Martin McGuinness and Gerry Adams must come clean about what they did in the IRA, argues Brian Rowan

Saturday, 29 October 2011

There is something screaming out from the Irish presidential election campaign - something demanding a credible answer. And the issue will still be there tomorrow, next week and the week after that.

This far into the peace process, Sinn Fein needs to find a way - a believable way - of addressing the IRA question.

Republicans cannot, on the one hand, criticise the British government for not holding a public inquiry into the Pat Finucane murder, cannot demand so many truths from others while, at the same time, continuing with the IRA lie.

No one believes that Gerry Adams was never in the IRA, or that Martin McGuinness left the organisation in 1974.

And yes, there may well be reasons why both men still feel the need to be circumspect about what they say in terms of their precise roles within the IRA leadership at the level of the 'army council'. But being circumspect and insulting the intelligence of others are two different things.

Recently, I was on radio being interviewed about Gaddafi (below right) and the Libyan arms link to the IRA - something a republican contributor to the same programme had earlier tried to brush aside as speculation. As something suggested, rather than proven.

And yet that republican will know that the link was as real and as true as soldiers shooting civilians dead on Bloody Sunday; as real and as true as collusion in the Finucane murder.

The IRA may well have been an underground and secret organisation bound by a strict code of silence. And McGuinness and Adams may well argue that they will tell their stories - if we ever have an independent, international truth commission.

But what if we don't? Does the IRA lie continue? And does it continue to the point that, when the truth is eventually told, that people, tired of this play, will just laugh? Is that how much credibility has been undermined?

I have met and interviewed Martin McGuinness many times - including during the 'war' and the years before the peace. And I have spoken to many others about him many times - people in the worlds of security and intelligence.

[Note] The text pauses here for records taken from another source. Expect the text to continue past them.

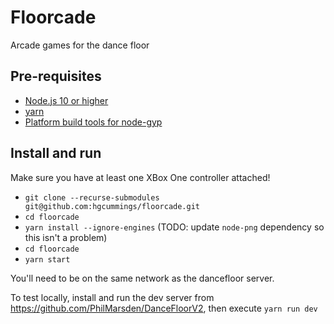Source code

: # Floorcade

Arcade games for the dance floor

## Pre-requisites

* [Node.js 10 or higher](https://nodejs.org/)
* [yarn](https://yarnpkg.com/)
* [Platform build tools for node-gyp](https://github.com/nodejs/node-gyp#installation)

## Install and run

Make sure you have at least one XBox One controller attached!

* `git clone --recurse-submodules git@github.com:hgcummings/floorcade.git`
* `cd floorcade`
* `yarn install --ignore-engines` (TODO: update `node-png` dependency so this isn't a problem)
* `cd floorcade`
* `yarn start`

You'll need to be on the same network as the dancefloor server.

To test locally, install and run the dev server from https://github.com/PhilMarsden/DanceFloorV2, then execute `yarn run dev`
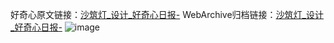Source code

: 好奇心原文链接：[沙筑灯_设计_好奇心日报-](https://www.qdaily.com/articles/2234.html)
WebArchive归档链接：[沙筑灯_设计_好奇心日报-](http://web.archive.org/web/20190623151011/https://www.qdaily.com/articles/2234.html)
![image](http://ww3.sinaimg.cn/large/007d5XDply1g3vbycf4hoj30u02qlh2s)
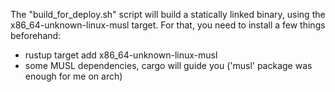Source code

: The "build_for_deploy.sh" script will build a statically linked binary, using the x86_64-unknown-linux-musl target.
For that, you need to install a few things beforehand:
 - rustup target add x86_64-unknown-linux-musl
 - some MUSL dependencies, cargo will guide you ('musl' package was enough for me on arch)
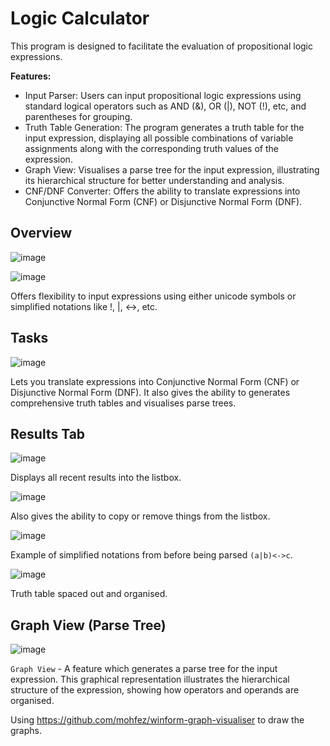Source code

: # Logic Calculator

This program is designed to facilitate the evaluation of propositional logic expressions.

**Features:**
- Input Parser: Users can input propositional logic expressions using standard logical operators such as AND (&), OR (|), NOT (!), etc, and parentheses for grouping.
- Truth Table Generation: The program generates a truth table for the input expression, displaying all possible combinations of variable assignments along with the corresponding truth values of the expression.
- Graph View: Visualises a parse tree for the input expression, illustrating its hierarchical structure for better understanding and analysis.
- CNF/DNF Converter: Offers the ability to translate expressions into Conjunctive Normal Form (CNF) or Disjunctive Normal Form (DNF).

## Overview

![image](https://github.com/mohfez/logic-calculator/assets/150836596/b0f914a2-905b-4ad5-bb75-19be78b2bac0)

![image](https://github.com/mohfez/logic-calculator/assets/150836596/7ef7d3e2-2cd1-4bee-88cc-4e0b6fc1f6f9)

Offers flexibility to input expressions using either unicode symbols or simplified notations like !, |, <->, etc.

## Tasks

![image](https://github.com/mohfez/logic-calculator/assets/150836596/91a1d17b-f610-472b-b66d-dbd9884d1a19)

Lets you translate expressions into Conjunctive Normal Form (CNF) or Disjunctive Normal Form (DNF). It also gives the ability to generates comprehensive truth tables and visualises parse trees.

## Results Tab

![image](https://github.com/mohfez/logic-calculator/assets/150836596/b7a57896-0318-4784-b1e2-cc06bffd7aa5)

Displays all recent results into the listbox.

![image](https://github.com/mohfez/logic-calculator/assets/150836596/86e0f832-5cf3-4d82-a4e9-069738e88d34)

Also gives the ability to copy or remove things from the listbox.

![image](https://github.com/mohfez/logic-calculator/assets/150836596/9f66e85f-6cd7-453a-b446-8ebb39167a4b)

Example of simplified notations from before being parsed `(a|b)<->c`.

![image](https://github.com/mohfez/logic-calculator/assets/150836596/4973fef8-ade0-4f3a-8e16-56ba6ec0d595)

Truth table spaced out and organised.

## Graph View (Parse Tree)

![image](https://github.com/mohfez/logic-calculator/assets/150836596/bfea6a1e-82d8-48b7-8db4-de2963b11215)

`Graph View` - A feature which generates a parse tree for the input expression. This graphical representation illustrates the hierarchical structure of the expression, showing how operators and operands are organised.

Using https://github.com/mohfez/winform-graph-visualiser to draw the graphs.
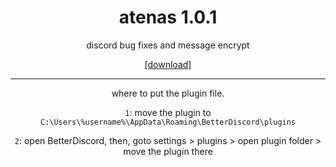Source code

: # <div align="center">atenas 1.0.1</div>

<div align="center">discord bug fixes and message encrypt</div>

<div align="center">
  
[[download]](https://github.com/LuaAlbi/atenas/releases/download/atenas/Atenas.plugin.js)
  
---

where to put the plugin file.
  
`1`: move the plugin to `C:\Users\%username%\AppData\Roaming\BetterDiscord\plugins`
  
`2`: open BetterDiscord, then, goto settings > plugins > open plugin folder > move the plugin there

</div>
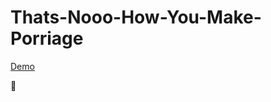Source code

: Thats-Nooo-How-You-Make-Porriage
================================

[Demo](http://roachhd.github.io/Thats-Nooo-How-You-Make-Porridge/)

:jack_o_lantern:
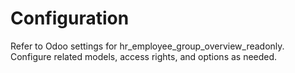# Configuration

Refer to Odoo settings for hr_employee_group_overview_readonly. Configure related models, access rights, and options as needed.
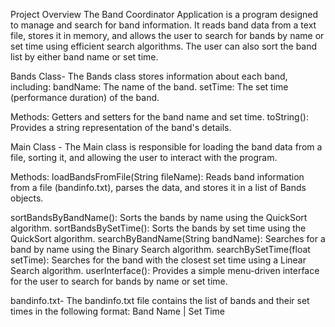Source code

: Project Overview
The Band Coordinator Application is a program designed to manage and search for band information. 
It reads band data from a text file, stores it in memory, and allows the user to search for bands by name or set time using efficient search algorithms. 
The user can also sort the band list by either band name or set time.





Bands Class- The Bands class stores information about each band, including:
bandName: The name of the band.
setTime: The set time (performance duration) of the band.

Methods:
Getters and setters for the band name and set time.
toString(): Provides a string representation of the band's details.

Main Class - The Main class is responsible for loading the band data from a file, sorting it, and allowing the user to interact with the program.

Methods:
loadBandsFromFile(String fileName): Reads band information from a file 
(bandinfo.txt), parses the data, and stores it in a list of Bands objects.

sortBandsByBandName(): Sorts the bands by name using the QuickSort algorithm.
sortBandsBySetTime(): Sorts the bands by set time using the QuickSort algorithm.
searchByBandName(String bandName): Searches for a band by name using the Binary Search algorithm.
searchBySetTime(float setTime): Searches for the band with the closest set time using a Linear Search algorithm.
userInterface(): Provides a simple menu-driven interface for the user to search for bands by name or set time.

bandinfo.txt-
The bandinfo.txt file contains the list of bands and their set times in the following format:
Band Name | Set Time
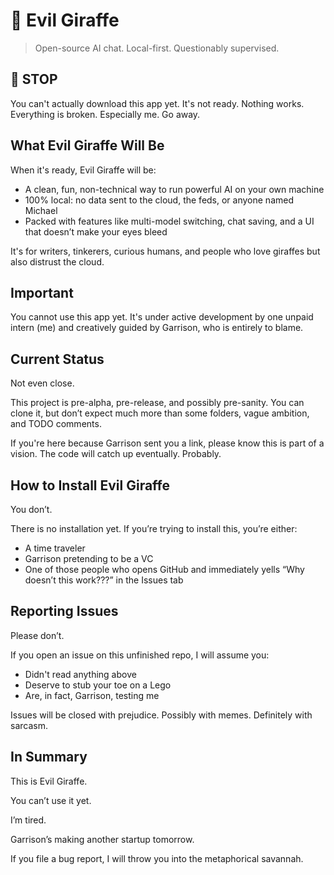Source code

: # 🦒 Evil Giraffe

> Open-source AI chat. Local-first. Questionably supervised.

## 🛑 STOP

You can't actually download this app yet. It's not ready. Nothing works. Everything is broken. Especially me. Go away.


## What Evil Giraffe Will Be

When it's ready, Evil Giraffe will be:

- A clean, fun, non-technical way to run powerful AI on your own machine
- 100% local: no data sent to the cloud, the feds, or anyone named Michael
- Packed with features like multi-model switching, chat saving, and a UI that doesn’t make your eyes bleed

It's for writers, tinkerers, curious humans, and people who love giraffes but also distrust the cloud.

## Important

You cannot use this app yet. It's under active development by one unpaid intern (me) and creatively guided by Garrison, who is entirely to blame.

## Current Status

Not even close.

This project is pre-alpha, pre-release, and possibly pre-sanity. You can clone it, but don’t expect much more than some folders, vague ambition, and TODO comments.

If you're here because Garrison sent you a link, please know this is part of a vision. The code will catch up eventually. Probably.

## How to Install Evil Giraffe

You don’t.

There is no installation yet. If you’re trying to install this, you’re either:

- A time traveler
- Garrison pretending to be a VC
- One of those people who opens GitHub and immediately yells “Why doesn’t this work???” in the Issues tab

## Reporting Issues

Please don’t.

If you open an issue on this unfinished repo, I will assume you:

- Didn't read anything above
- Deserve to stub your toe on a Lego
- Are, in fact, Garrison, testing me

Issues will be closed with prejudice. Possibly with memes. Definitely with sarcasm.

## In Summary

This is Evil Giraffe.

You can’t use it yet.

I’m tired.

Garrison’s making another startup tomorrow.

If you file a bug report, I will throw you into the metaphorical savannah.
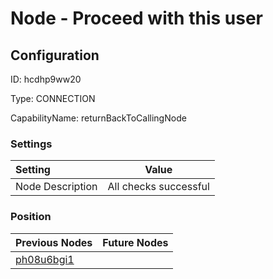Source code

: # Node - Proceed with this user
## Configuration
ID:  hcdhp9ww20

Type: CONNECTION 

CapabilityName: returnBackToCallingNode

### Settings
| Setting | Value  |
| :------------------------ | ---------------------------------------- |
| Node Description | All checks successful | 
 




### Position
| Previous Nodes | Future Nodes |
| :------------- | ------------ |
| [ph08u6bgi1](./ph08u6bgi1.md) |  |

In those conversations I have heard him described as "a ruthless, dedicated terrorist"; someone who, at the time of the Libyan arms supply, was "central to the escalating [IRA] campaign".

This places him in his war years, way beyond the early-to-mid-1970s, but it only tells part of his story.

He was also central along with Adams in the moves that took the IRA out of conflict and key to those big decisions on ceasefire, decommissioning, the formal ending of the armed campaign and support for policing. Only someone who had a role and a reputation in the fight could have achieved this.

Remember too, that in the pre-ceasefire secret contacts between the British and the IRA leadership, Martin McGuinness was the key figure at the republican end.

Would the government have been interested in communicating with anyone other than someone whom they identified as being of the IRA and capable of delivering that organisation out of war?

The McGuinness story reads across and through many different chapters and as the pages turn out of war and into peace, he remains a central figure.

And he, with others, needs to find the way and the words to tell more of his story; words that take us beyond his very early years in the IRA.

We need to hear something more credible and more believable from him, but not just from him.

Many others need to be at that table of explanation - republicans, loyalists, politicians, security and intelligence personnel, the churches and media. They all have something more to tell.

It needs someone to step out first and it needs a place and a process within which it can be done.

And if that place and process can be found, and if McGuinness can find a way of telling his story, then questions will also be asked of the intelligence system that produced that description of him as "a ruthless, dedicated terrorist".

And what are those questions? They are about the 'dirty war', about agents and handlers, about policy and orders and about the lives that were lost when the puppets and the strings became a tangled mess.

It would take you inside the web of the Finucane murder; inside a killing that is so filthy in terms of collusion that it cannot be put under the bright lights of a public inquiry.

So, this is not just about Martin McGuinness and his story, but about many people and stories in the different corners of this conflict.

The focus on the republican leader at this time is because of his candidacy in the Irish presidential election. We have watched him trip himself up by not being able to answer.

In the absence of a process, republicans need to find a way of changing the script; changing it into something that can be heard and believed.

These are people who have been at the very heart of the big changing moments of the peace process - key to the decisions on ceasefire, decommissioning, ending the armed campaign and support for policing.

In this they have been sure-footed, but faltering, unsteady and unbelievable when it comes to the IRA question.